Exercise aim:
Which lines of the listing hold the string "sesuai"? Show each of them.

Provided entries:
---

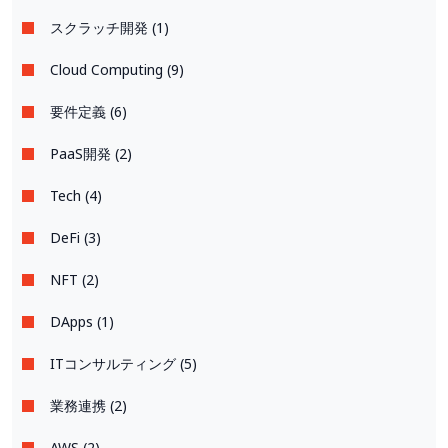
スクラッチ開発 (1)
Cloud Computing (9)
要件定義 (6)
PaaS開発 (2)
Tech (4)
DeFi (3)
NFT (2)
DApps (1)
ITコンサルティング (5)
業務連携 (2)
AWS (2)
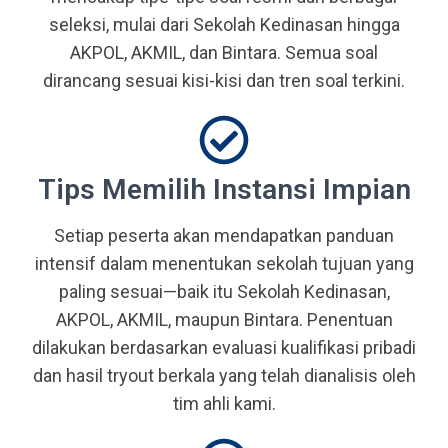
seleksi, mulai dari Sekolah Kedinasan hingga
AKPOL, AKMIL, dan Bintara. Semua soal
dirancang sesuai kisi-kisi dan tren soal terkini.
Tips Memilih Instansi Impian
Setiap peserta akan mendapatkan panduan
intensif dalam menentukan sekolah tujuan yang
paling sesuai—baik itu Sekolah Kedinasan,
AKPOL, AKMIL, maupun Bintara. Penentuan
dilakukan berdasarkan evaluasi kualifikasi pribadi
dan hasil tryout berkala yang telah dianalisis oleh
tim ahli kami.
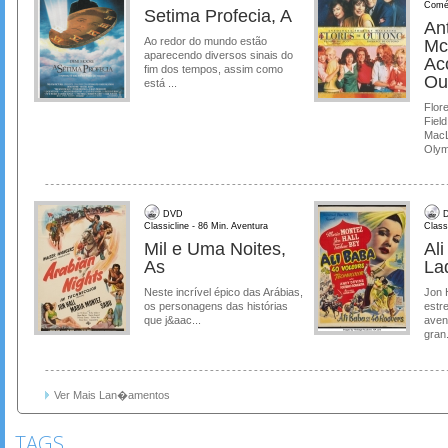
Comé
Setima Profecia, A
Ant
Ao redor do mundo estão
Mc
aparecendo diversos sinais do
Ac
fim dos tempos, assim como
Ou
está ...
Flore
Field
MacL
Olymp
DVD
D
Classicline - 86 Min. Aventura
Class
Mil e Uma Noites,
Al
As
La
Neste incrível épico das Arábias,
Jon 
os personagens das histórias
estre
que j&aac...
aven
gran.
Ver Mais Lan�amentos
TAGS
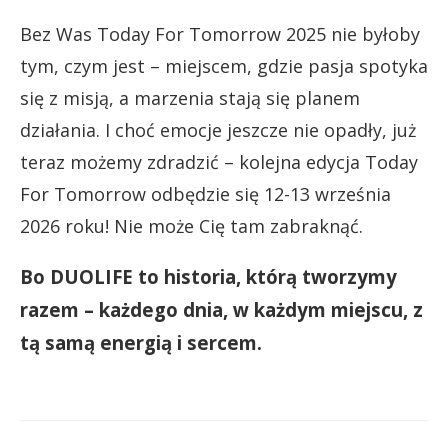
Bez Was Today For Tomorrow 2025 nie byłoby
tym, czym jest – miejscem, gdzie pasja spotyka
się z misją, a marzenia stają się planem
działania. I choć emocje jeszcze nie opadły, już
teraz możemy zdradzić – kolejna edycja Today
For Tomorrow odbędzie się 12-13 września
2026 roku! Nie może Cię tam zabraknąć.
Bo DUOLIFE to historia, którą tworzymy
razem – każdego dnia, w każdym miejscu, z
tą samą energią i sercem.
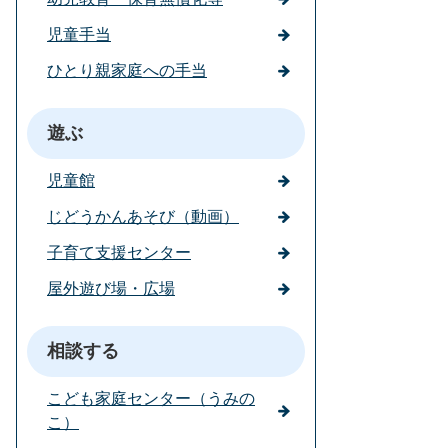
児童手当
ひとり親家庭への手当
遊ぶ
児童館
じどうかんあそび（動画）
子育て支援センター
屋外遊び場・広場
相談する
こども家庭センター（うみの
こ）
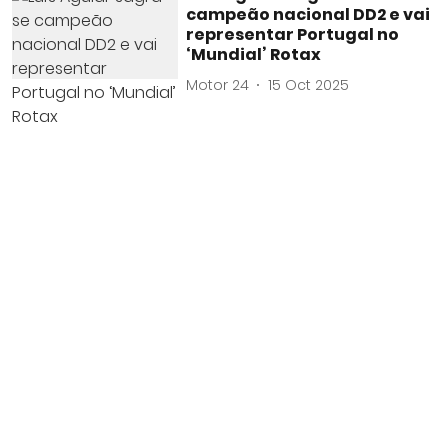
campeão nacional DD2 e vai
representar Portugal no
‘Mundial’ Rotax
Motor 24
15 Oct 2025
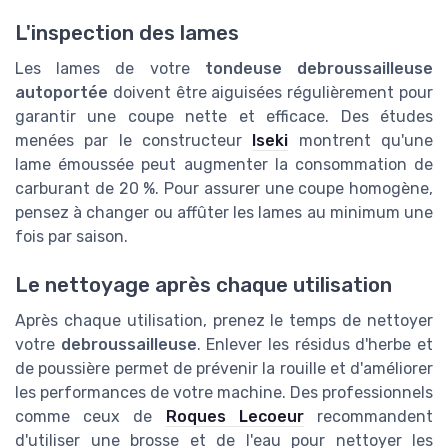
L'inspection des lames
Les lames de votre
tondeuse debroussailleuse
autoportée
doivent être aiguisées régulièrement pour
garantir une coupe nette et efficace. Des études
menées par le constructeur
Iseki
montrent qu'une
lame émoussée peut augmenter la consommation de
carburant de 20 %. Pour assurer une coupe homogène,
pensez à changer ou affûter les lames au minimum une
fois par saison.
Le nettoyage après chaque utilisation
Après chaque utilisation, prenez le temps de nettoyer
votre
debroussailleuse
. Enlever les résidus d'herbe et
de poussière permet de prévenir la rouille et d'améliorer
les performances de votre machine. Des professionnels
comme ceux de
Roques Lecoeur
recommandent
d'utiliser une brosse et de l'eau pour nettoyer les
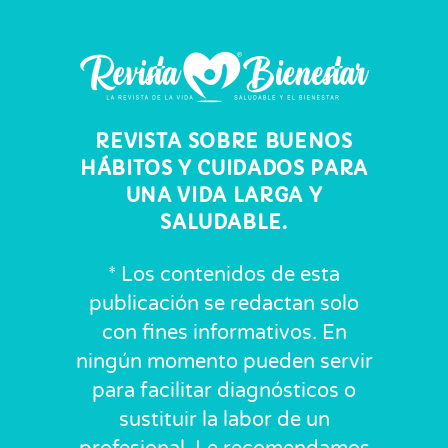
REVISTA SOBRE BUENOS
HÁBITOS Y CUIDADOS PARA
UNA VIDA LARGA Y
SALUDABLE.
* Los contenidos de esta
publicación se redactan solo
con fines informativos. En
ningún momento pueden servir
para facilitar diagnósticos o
sustituir la labor de un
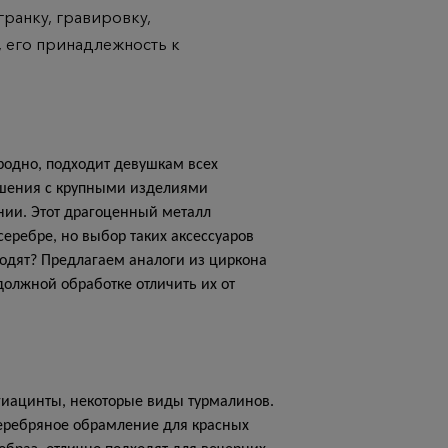
ранку, гравировку,
 его принадлежность к
родно, подходит девушкам всех
ашения с крупными изделиями
нии. Этот драгоценный металл
еребре, но выбор таких аксессуаров
ходят? Предлагаем аналоги из циркона
должной обработке отличить их от
 гиацинты, некоторые виды турмалинов.
Серебряное обрамление для красных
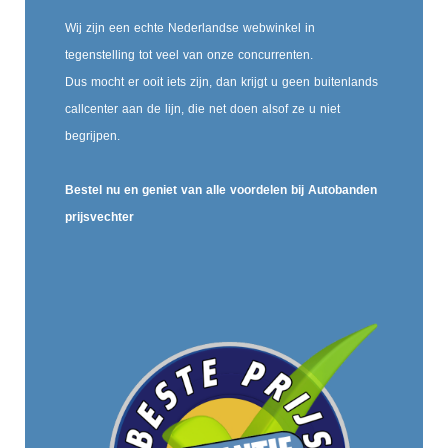
Wij zijn een echte Nederlandse webwinkel in
tegenstelling tot veel van onze concurrenten.
Dus mocht er ooit iets zijn, dan krijgt u geen buitenlands
callcenter aan de lijn, die net doen alsof ze u niet
begrijpen.
Bestel nu en geniet van alle voordelen bij Autobanden
prijsvechter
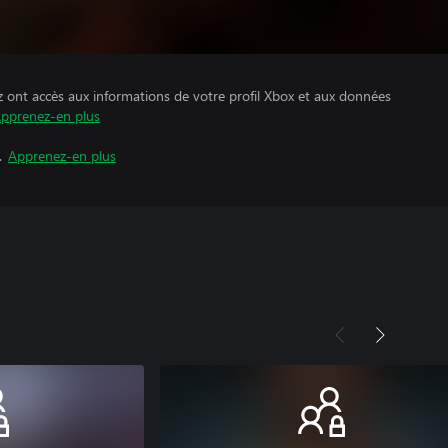
z ont accès aux informations de votre profil Xbox et aux données
pprenez-en plus
.
Apprenez-en plus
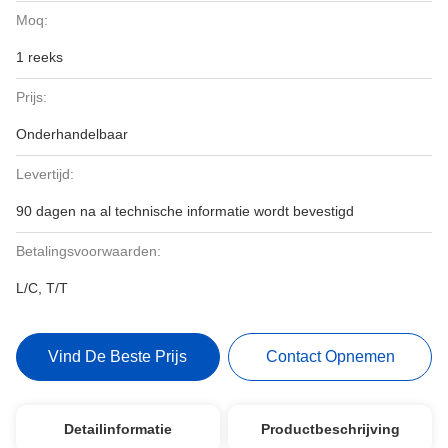
Moq:
1 reeks
Prijs:
Onderhandelbaar
Levertijd:
90 dagen na al technische informatie wordt bevestigd
Betalingsvoorwaarden:
L/C, T/T
Vind De Beste Prijs
Contact Opnemen
Detailinformatie
Productbeschrijving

---

Answer to this exercise:
dirancang sesuai kisi-kisi dan tren soal terkini.
paling sesuai—baik itu Sekolah Kedinasan,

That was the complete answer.